3. It is important to have a good vocabulary and an understanding of grammatical structures. I am convinced that if you learn the rules of the German language (grammar) and have a basic vocabulary, you can decipher most German sentences systematically. Let me illustrate:
See if you can logically decode these sentences — note that there are lots of cognates.
Der Mann trinkt ein Glas Bier.
Der Mann sitzt im Garten.
Der Mann, der im Garten sitzt, trinkt ein Glas Bier.
Der Mann und die Frau, die im Garten sitzen, trinken je ein Glas Bier.
Das Kind trinkt Milch.
You can probably understand these sentences without knowing a single word of German because the words are cognates for an English-speaking person.
As you can see, certain patterns actually apply to all German sentences. By understanding the grammatical structures and rules, you will have learned in large part how to decipher and decode German sentences.
Let’s take a look at sentence structure — follow the logic
What do you think of the two sentences below which one is the main — a. or b. ? (Correct Answer: ‘a’).
Notice the placement of the components in the main sentence.
a. Der Mann trinkt ein Glas Bier.
b. der im Garten sitzt.?
Which sentence below is the relative sentence? (Correct Answer: ‘b’).
The relative sentence is dependent on the main sentence and provides additional information.
a. Der Mann und die Frau trinken je ein Glas Bier.
b. die im Garten sitzen
In which position is the main verb — the verb of the main sentence? (Answer ‘a’) And where is the verb in the relative sentence? (Answer ‘b’) Observe that the verb placement is different for main and relative sentences.
a. It’s the second element of the sentence. (trinkt/trinken)
b. It’s the last element of the sentence. (sitzt/sitzen)
So, without having any translation you could figure out the sentence structure of a German sentence if you know these simple rules. More rules will become apparent as you are exposed to more of the German language.
In the following sentences you can see that two nouns form one new noun. For example, “das Bier” and “der Garten” becomes “der Biergarten”.
Learning the vocabulary:
Of course, not all words will be cognates or guessable by context. For example, in the following sentences, ‘je’ means ‘each’ and ‘aber’ means ‘but’. In these instances, you will just have to commit the vocabulary words to memory. There really is no way around building a good working vocabulary.
Der Mann und die Frau, die im Garten sitzen, trinken je ein Glas Bier, aber das Kind trinkt Milch.
Der Mann und die Frau, die im Garten sitzen, trinken je ein Glas Bier, aber das Kind trinkt Milch oder Wasser.
Der Mann und die Frau, die im Biergarten sitzen, trinken je ein Glas Bier, aber das Kind trinkt Milch oder Wasser oder es isst eine Brezel.*
The man and the woman, who sit in the beer garden, each drink a glass of beer, but the child drinks milk or water or eats a pretzel.
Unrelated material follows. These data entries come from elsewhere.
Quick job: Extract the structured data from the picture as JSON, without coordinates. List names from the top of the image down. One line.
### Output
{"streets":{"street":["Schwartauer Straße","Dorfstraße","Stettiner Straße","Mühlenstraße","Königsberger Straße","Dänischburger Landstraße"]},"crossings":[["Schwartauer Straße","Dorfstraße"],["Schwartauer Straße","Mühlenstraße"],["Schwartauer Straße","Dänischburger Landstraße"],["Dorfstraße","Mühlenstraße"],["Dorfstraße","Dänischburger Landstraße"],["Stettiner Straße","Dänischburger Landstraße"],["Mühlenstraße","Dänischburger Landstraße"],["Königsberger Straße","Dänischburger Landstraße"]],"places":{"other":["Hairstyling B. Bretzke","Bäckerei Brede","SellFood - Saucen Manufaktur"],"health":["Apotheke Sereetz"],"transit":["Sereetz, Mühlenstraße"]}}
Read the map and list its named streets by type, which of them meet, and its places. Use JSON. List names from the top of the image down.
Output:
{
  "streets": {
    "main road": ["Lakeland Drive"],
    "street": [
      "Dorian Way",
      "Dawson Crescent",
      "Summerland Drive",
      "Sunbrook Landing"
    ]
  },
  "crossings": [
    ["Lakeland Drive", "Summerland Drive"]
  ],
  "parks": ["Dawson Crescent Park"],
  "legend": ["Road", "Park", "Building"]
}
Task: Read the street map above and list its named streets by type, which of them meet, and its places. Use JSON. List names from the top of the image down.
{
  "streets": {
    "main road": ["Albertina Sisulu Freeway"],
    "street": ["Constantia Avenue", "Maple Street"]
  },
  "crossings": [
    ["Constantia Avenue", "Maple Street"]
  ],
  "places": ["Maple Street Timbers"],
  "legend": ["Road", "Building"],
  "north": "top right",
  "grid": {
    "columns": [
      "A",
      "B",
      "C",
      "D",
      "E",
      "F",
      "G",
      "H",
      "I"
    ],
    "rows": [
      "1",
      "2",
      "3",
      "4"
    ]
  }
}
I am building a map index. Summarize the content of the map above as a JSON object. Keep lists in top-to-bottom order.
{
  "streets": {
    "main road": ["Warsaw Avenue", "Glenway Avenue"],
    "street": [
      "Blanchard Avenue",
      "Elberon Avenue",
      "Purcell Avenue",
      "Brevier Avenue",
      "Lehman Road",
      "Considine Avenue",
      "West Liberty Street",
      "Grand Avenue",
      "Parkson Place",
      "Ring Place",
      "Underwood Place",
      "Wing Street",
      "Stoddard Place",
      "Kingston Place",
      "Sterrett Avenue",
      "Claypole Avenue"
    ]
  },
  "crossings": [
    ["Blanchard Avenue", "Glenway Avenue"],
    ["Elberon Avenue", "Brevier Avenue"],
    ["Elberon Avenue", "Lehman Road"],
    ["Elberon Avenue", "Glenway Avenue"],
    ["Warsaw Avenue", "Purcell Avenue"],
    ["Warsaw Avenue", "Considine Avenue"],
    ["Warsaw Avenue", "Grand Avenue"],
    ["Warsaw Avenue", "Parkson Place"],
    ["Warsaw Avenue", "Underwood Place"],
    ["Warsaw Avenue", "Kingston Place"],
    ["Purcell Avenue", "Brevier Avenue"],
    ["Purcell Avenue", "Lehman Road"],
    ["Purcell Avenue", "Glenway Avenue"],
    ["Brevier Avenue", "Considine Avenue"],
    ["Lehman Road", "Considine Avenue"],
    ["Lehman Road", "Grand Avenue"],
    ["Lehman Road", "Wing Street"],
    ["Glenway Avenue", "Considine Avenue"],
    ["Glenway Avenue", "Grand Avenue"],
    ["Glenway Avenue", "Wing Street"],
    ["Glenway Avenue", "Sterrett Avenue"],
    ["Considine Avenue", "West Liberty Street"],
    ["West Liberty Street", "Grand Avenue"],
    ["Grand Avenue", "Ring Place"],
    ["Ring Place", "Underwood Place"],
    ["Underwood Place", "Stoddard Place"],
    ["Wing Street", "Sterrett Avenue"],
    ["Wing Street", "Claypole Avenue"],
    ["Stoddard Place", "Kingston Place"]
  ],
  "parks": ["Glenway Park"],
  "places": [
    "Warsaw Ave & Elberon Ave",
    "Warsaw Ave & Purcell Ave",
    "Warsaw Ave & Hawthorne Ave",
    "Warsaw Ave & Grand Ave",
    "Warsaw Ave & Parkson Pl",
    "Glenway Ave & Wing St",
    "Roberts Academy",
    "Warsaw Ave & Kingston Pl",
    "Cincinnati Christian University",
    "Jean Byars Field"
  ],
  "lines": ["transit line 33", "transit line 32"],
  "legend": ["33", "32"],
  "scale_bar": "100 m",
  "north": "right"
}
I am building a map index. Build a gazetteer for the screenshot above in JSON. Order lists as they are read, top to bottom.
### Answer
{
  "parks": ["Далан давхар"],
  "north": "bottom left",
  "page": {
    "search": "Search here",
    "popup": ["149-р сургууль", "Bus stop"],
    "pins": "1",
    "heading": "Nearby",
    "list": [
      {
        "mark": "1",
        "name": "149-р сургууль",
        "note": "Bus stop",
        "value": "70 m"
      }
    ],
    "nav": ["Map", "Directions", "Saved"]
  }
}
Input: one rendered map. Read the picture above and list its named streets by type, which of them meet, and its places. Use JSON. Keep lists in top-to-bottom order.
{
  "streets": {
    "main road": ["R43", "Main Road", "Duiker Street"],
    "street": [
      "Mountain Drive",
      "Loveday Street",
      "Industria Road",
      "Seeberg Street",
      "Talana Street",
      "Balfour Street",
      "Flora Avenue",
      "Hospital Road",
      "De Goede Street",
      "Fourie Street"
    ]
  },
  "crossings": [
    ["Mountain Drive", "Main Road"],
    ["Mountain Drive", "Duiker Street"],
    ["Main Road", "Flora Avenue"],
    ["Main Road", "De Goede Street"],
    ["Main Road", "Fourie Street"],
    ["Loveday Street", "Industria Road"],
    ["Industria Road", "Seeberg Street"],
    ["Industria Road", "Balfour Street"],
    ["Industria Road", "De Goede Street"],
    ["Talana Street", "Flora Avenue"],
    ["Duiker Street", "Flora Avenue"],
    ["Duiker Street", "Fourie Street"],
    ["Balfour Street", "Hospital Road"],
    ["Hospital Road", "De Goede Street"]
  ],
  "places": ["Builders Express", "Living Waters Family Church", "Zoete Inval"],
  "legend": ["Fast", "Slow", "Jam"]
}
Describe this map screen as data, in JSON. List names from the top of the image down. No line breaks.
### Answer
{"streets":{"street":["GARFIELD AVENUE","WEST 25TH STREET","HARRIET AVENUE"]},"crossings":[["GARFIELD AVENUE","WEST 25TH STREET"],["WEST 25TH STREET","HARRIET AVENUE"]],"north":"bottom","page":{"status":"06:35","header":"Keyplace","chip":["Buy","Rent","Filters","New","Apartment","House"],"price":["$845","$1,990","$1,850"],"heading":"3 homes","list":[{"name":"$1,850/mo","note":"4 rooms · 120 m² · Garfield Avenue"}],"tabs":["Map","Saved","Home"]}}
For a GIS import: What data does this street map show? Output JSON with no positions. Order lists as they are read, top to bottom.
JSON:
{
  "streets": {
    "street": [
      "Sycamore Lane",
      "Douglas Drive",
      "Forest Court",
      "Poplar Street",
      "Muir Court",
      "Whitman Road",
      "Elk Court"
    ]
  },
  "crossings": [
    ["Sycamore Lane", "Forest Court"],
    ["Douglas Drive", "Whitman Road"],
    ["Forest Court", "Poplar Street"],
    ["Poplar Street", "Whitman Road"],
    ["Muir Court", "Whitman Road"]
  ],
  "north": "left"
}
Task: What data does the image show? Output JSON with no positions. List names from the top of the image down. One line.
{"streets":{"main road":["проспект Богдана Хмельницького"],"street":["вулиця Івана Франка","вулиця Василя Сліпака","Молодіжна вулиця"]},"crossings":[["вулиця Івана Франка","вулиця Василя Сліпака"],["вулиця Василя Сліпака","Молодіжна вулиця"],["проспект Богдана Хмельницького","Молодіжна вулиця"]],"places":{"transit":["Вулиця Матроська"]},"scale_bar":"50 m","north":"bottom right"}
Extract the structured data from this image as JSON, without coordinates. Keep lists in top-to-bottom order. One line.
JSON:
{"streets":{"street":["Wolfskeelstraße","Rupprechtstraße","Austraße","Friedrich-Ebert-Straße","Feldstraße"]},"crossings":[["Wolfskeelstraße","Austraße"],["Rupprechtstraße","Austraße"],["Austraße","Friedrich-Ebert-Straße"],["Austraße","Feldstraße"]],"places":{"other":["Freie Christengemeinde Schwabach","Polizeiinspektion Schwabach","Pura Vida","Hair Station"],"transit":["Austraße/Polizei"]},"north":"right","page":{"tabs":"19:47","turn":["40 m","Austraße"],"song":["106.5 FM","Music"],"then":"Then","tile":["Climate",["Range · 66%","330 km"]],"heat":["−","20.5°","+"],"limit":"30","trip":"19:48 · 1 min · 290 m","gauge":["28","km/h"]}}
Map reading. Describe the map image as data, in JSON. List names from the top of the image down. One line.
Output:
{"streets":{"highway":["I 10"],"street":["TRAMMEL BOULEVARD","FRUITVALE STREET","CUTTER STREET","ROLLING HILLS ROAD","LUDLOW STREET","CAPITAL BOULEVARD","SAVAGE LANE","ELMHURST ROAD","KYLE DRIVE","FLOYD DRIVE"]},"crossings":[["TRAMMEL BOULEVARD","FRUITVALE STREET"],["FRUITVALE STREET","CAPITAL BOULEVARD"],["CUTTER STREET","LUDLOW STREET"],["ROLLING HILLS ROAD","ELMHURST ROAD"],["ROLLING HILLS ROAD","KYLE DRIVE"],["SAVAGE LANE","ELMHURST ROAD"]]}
Sentence structure and vocabulary can be learned almost like a computer — logically! Where it gets stickier is when understanding depends on idiomatic language, slang, or dialect that only makes sense in context and cannot be translated in a straightforward manner. With insight into the cultural context, you can read between the lines and discern meaning not explicitly on the page. So, so far we can make a reasonably fair meal, but without the culture component, they stay relatively simple.